MANSÃO Imóvel onde Bolsonaro e Michelle vão morar, próximo à fazenda do ex-piloto Nelson Piquet, na qual o casal escondia as preciosidades sauditas e outros presentes de luxo recebidos nos últimos quatro anos (Crédito:Agência Capta)

Chegada frustrada

Bolsonaro desembarcou por volta das 6h40 no Aeroporto Internacional de Brasília, onde alguns apoiadores o aguardavam, ainda que a mobilização tenha sido bem mais tímida do que a prevista. Seus aliados esperavam milhares de pessoas, mas o número não passou de poucas centenas. Toda vez que a porta do desembarque se abria, os eleitores gritavam “mito” e puxavam o coro de “o campeão voltou”. A decepção foi crescendo até culminar em vaias, quando o passageiro Antônio Dias Miranda, de 33 anos, deixou o voo fazendo o “L”, de Lula. Sem um encontro ou um aceno do ex-presidente, os bolsonaristas deixaram o local frustrados. Enquanto Eduardo Bolsonaro (PL-SP) distraía os apoiadores posando para fotos, seu pai deixou o local em uma rota alternativa pré-estabelecida pelas autoridades policiais. Ele teve de obedecer a um forte esquema de segurança, que contou com o bloqueio de vias e reforço no policiamento, visando conter eventuais tumultos e atrasos em voos.
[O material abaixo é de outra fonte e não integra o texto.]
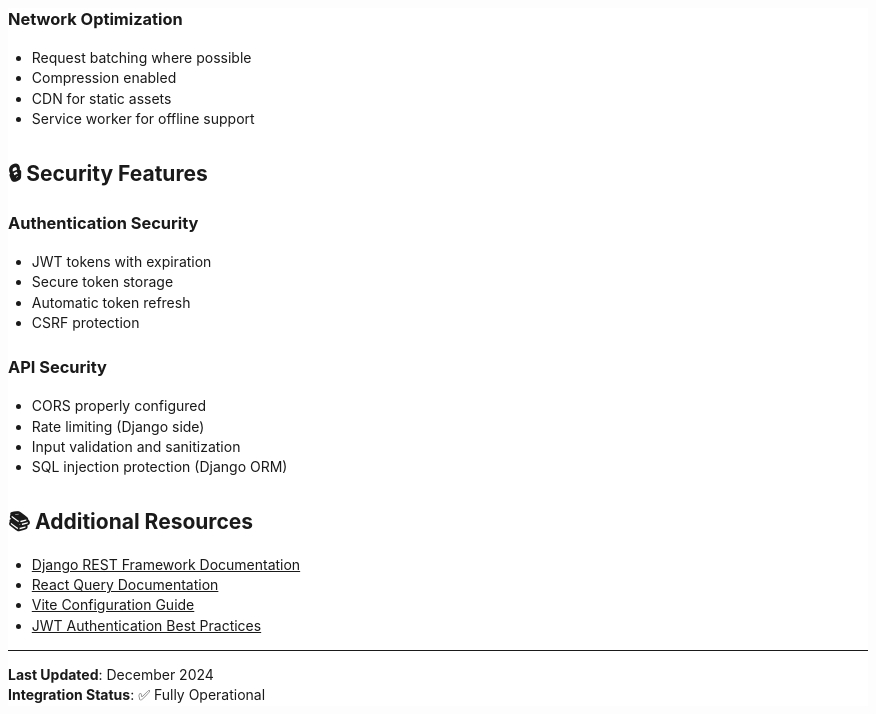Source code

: ### Network Optimization
- Request batching where possible
- Compression enabled
- CDN for static assets
- Service worker for offline support

## 🔒 Security Features

### Authentication Security
- JWT tokens with expiration
- Secure token storage
- Automatic token refresh
- CSRF protection

### API Security
- CORS properly configured
- Rate limiting (Django side)
- Input validation and sanitization
- SQL injection protection (Django ORM)

## 📚 Additional Resources

- [Django REST Framework Documentation](https://www.django-rest-framework.org/)
- [React Query Documentation](https://tanstack.com/query/latest)
- [Vite Configuration Guide](https://vitejs.dev/config/)
- [JWT Authentication Best Practices](https://auth0.com/blog/a-look-at-the-latest-draft-for-jwt-bcp/)

---

**Last Updated**: December 2024  
**Integration Status**: ✅ Fully Operational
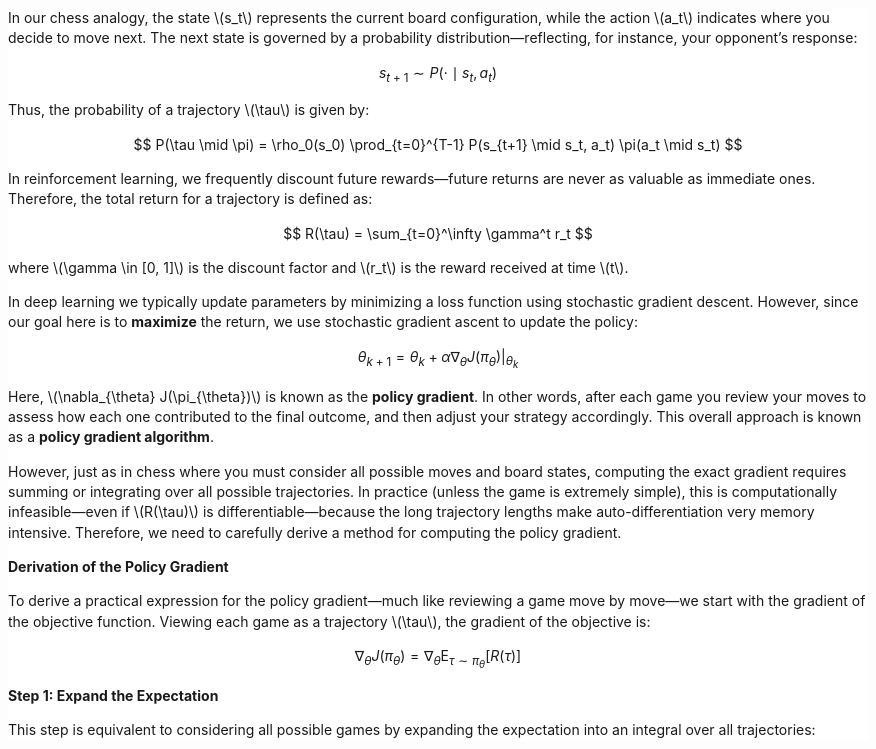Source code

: In our chess analogy, the state \\(s_t\\) represents the current board configuration, while the action \\(a_t\\) indicates where you decide to move next. The next state is governed by a probability distribution—reflecting, for instance, your opponent’s response:

$$
s_{t+1} \sim P(\cdot \mid s_t, a_t)
$$

Thus, the probability of a trajectory \\(\tau\\) is given by:

$$
P(\tau \mid \pi) = \rho_0(s_0) \prod_{t=0}^{T-1} P(s_{t+1} \mid s_t, a_t) \pi(a_t \mid s_t)
$$

In reinforcement learning, we frequently discount future rewards—future returns are never as valuable as immediate ones. Therefore, the total return for a trajectory is defined as:

$$
R(\tau) = \sum_{t=0}^\infty \gamma^t r_t
$$

where \\(\gamma \in [0, 1]\\) is the discount factor and \\(r_t\\) is the reward received at time \\(t\\).

In deep learning we typically update parameters by minimizing a loss function using stochastic gradient descent. However, since our goal here is to **maximize** the return, we use stochastic gradient ascent to update the policy:

$$
\theta_{k+1} = \theta_k + \alpha \nabla_{\theta} J(\pi_{\theta}) \big|_{\theta_k}
$$

Here, \\(\nabla_{\theta} J(\pi_{\theta})\\) is known as the **policy gradient**. In other words, after each game you review your moves to assess how each one contributed to the final outcome, and then adjust your strategy accordingly. This overall approach is known as a **policy gradient algorithm**.

However, just as in chess where you must consider all possible moves and board states, computing the exact gradient requires summing or integrating over all possible trajectories. In practice (unless the game is extremely simple), this is computationally infeasible—even if \\(R(\tau)\\) is differentiable—because the long trajectory lengths make auto-differentiation very memory intensive. Therefore, we need to carefully derive a method for computing the policy gradient.

**Derivation of the Policy Gradient**

To derive a practical expression for the policy gradient—much like reviewing a game move by move—we start with the gradient of the objective function. Viewing each game as a trajectory \\(\tau\\), the gradient of the objective is:

$$
\nabla_{\theta}J(\pi_{\theta}) = \nabla_{\theta} \operatorname{E}_{\tau \sim \pi_{\theta}} [R(\tau)]
$$

**Step 1: Expand the Expectation**

This step is equivalent to considering all possible games by expanding the expectation into an integral over all trajectories:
O ex-presidente chegou a manifestar o interesse de desfilar pelas ruas da capital federal em carro aberto, mas a ideia foi logo vetada por questões de segurança. Do aeroporto, foi para a sede do diretório nacional do PL. Lá, diante de poucos apoiadores, foi recebido por Michelle, Valdemar Costa Neto e parlamentares aliados. Gravou um vídeo agradecendo o apoio e sinalizou que pretende contribuir com a oposição. “Vocês estão fazendo o que realmente tem que ser feito e mostrando para esse pessoal que não farão (sic) o que querem com o futuro da nossa nação. Somos a maioria dentro do Congresso. A bola está com vocês”, disse ele.
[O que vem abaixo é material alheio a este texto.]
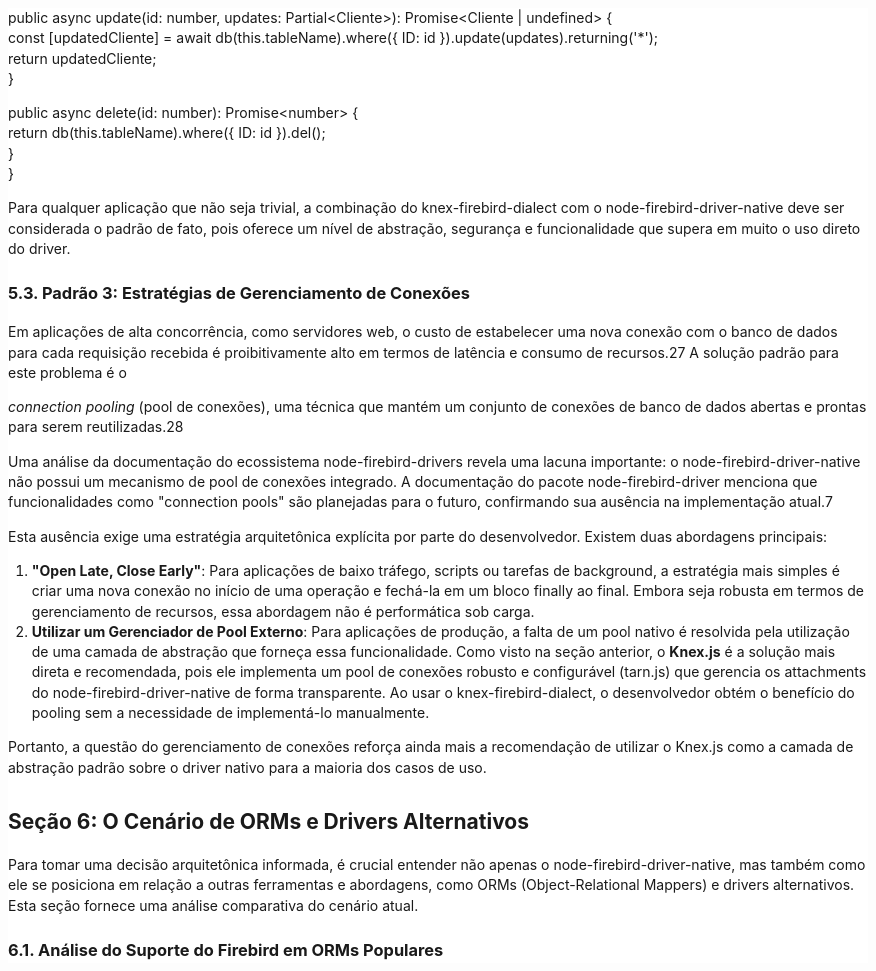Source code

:   public async update(id: number, updates: Partial\<Cliente\>): Promise\<Cliente | undefined\> {  
    const \[updatedCliente\] \= await db(this.tableName).where({ ID: id }).update(updates).returning('\*');  
    return updatedCliente;  
  }

  public async delete(id: number): Promise\<number\> {  
    return db(this.tableName).where({ ID: id }).del();  
  }  
}

Para qualquer aplicação que não seja trivial, a combinação do knex-firebird-dialect com o node-firebird-driver-native deve ser considerada o padrão de fato, pois oferece um nível de abstração, segurança e funcionalidade que supera em muito o uso direto do driver.

### **5.3. Padrão 3: Estratégias de Gerenciamento de Conexões**

Em aplicações de alta concorrência, como servidores web, o custo de estabelecer uma nova conexão com o banco de dados para cada requisição recebida é proibitivamente alto em termos de latência e consumo de recursos.27 A solução padrão para este problema é o

*connection pooling* (pool de conexões), uma técnica que mantém um conjunto de conexões de banco de dados abertas e prontas para serem reutilizadas.28

Uma análise da documentação do ecossistema node-firebird-drivers revela uma lacuna importante: o node-firebird-driver-native não possui um mecanismo de pool de conexões integrado. A documentação do pacote node-firebird-driver menciona que funcionalidades como "connection pools" são planejadas para o futuro, confirmando sua ausência na implementação atual.7

Esta ausência exige uma estratégia arquitetônica explícita por parte do desenvolvedor. Existem duas abordagens principais:

1. **"Open Late, Close Early"**: Para aplicações de baixo tráfego, scripts ou tarefas de background, a estratégia mais simples é criar uma nova conexão no início de uma operação e fechá-la em um bloco finally ao final. Embora seja robusta em termos de gerenciamento de recursos, essa abordagem não é performática sob carga.  
2. **Utilizar um Gerenciador de Pool Externo**: Para aplicações de produção, a falta de um pool nativo é resolvida pela utilização de uma camada de abstração que forneça essa funcionalidade. Como visto na seção anterior, o **Knex.js** é a solução mais direta e recomendada, pois ele implementa um pool de conexões robusto e configurável (tarn.js) que gerencia os attachments do node-firebird-driver-native de forma transparente. Ao usar o knex-firebird-dialect, o desenvolvedor obtém o benefício do pooling sem a necessidade de implementá-lo manualmente.

Portanto, a questão do gerenciamento de conexões reforça ainda mais a recomendação de utilizar o Knex.js como a camada de abstração padrão sobre o driver nativo para a maioria dos casos de uso.

## **Seção 6: O Cenário de ORMs e Drivers Alternativos**

Para tomar uma decisão arquitetônica informada, é crucial entender não apenas o node-firebird-driver-native, mas também como ele se posiciona em relação a outras ferramentas e abordagens, como ORMs (Object-Relational Mappers) e drivers alternativos. Esta seção fornece uma análise comparativa do cenário atual.

### **6.1. Análise do Suporte do Firebird em ORMs Populares**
Segundo o vice-presidente do PL, deputado Capitão Augusto (SP), Bolsonaro chega para coordenar a oposição. “Temos o desafio de reestruturar a direita e a ala conservadora do País, e ele é o mais indicado para conduzir esse trabalho agora. Acredito que Bolsonaro e Michelle farão tudo de melhor pelo partido e devem ajudar muito no nosso crescimento, seja por engajamento ou pelo número de filiações”, disse ele à ISTOÉ.

Salário e mansão

O PL quer empossar Bolsonaro como Presidente de Honra do partido já na próxima semana. No cargo, ele receberá um salário de R$ 39,2 mil, equivalente ao teto salarial do serviço público – é o que ganha um ministro do STF. A remuneração se somará às aposentadorias da Câmara e do Exército, o que lhe renderá valor mensal de quase R$ 100 mil. Como presidente do PL Mulher, Michelle terá salário compatível ao de um deputado federal (em torno de R$ 33,7 mil). Ainda não há, porém, uma agenda definida para o casal. Sabe-se apenas que terão uma vida confortável na capital federal.

Michelle e Bolsonaro vão morar em uma mansão localizada em condomínio fechado, no Jardim Botânico. O imóvel fica a 12 quilômetros do Palácio da Alvorada, onde viveram por quatro anos, e possui 400 metros quadrados de área construída. O aluguel não deve sair por menos de R$ 12 mil. Semana passada, a casa recebeu reforço na segurança, inclusive com vigilantes armados. O local possui áreas de lazer, com quadras poliesportivas e rondas 24 horas, além de espaço gourmet, salão de festas e de jogos. Já era ocupado por Michelle e as duas filhas desde fevereiro e está a 160 metros da fazenda do ex-piloto de Fórmula 1 Nelson Piquet. O local era utilizado pelo casal para guardar pertences pessoais e presentes recebidos ao longo do mandato, incluindo as joias sauditas investigadas pela PF.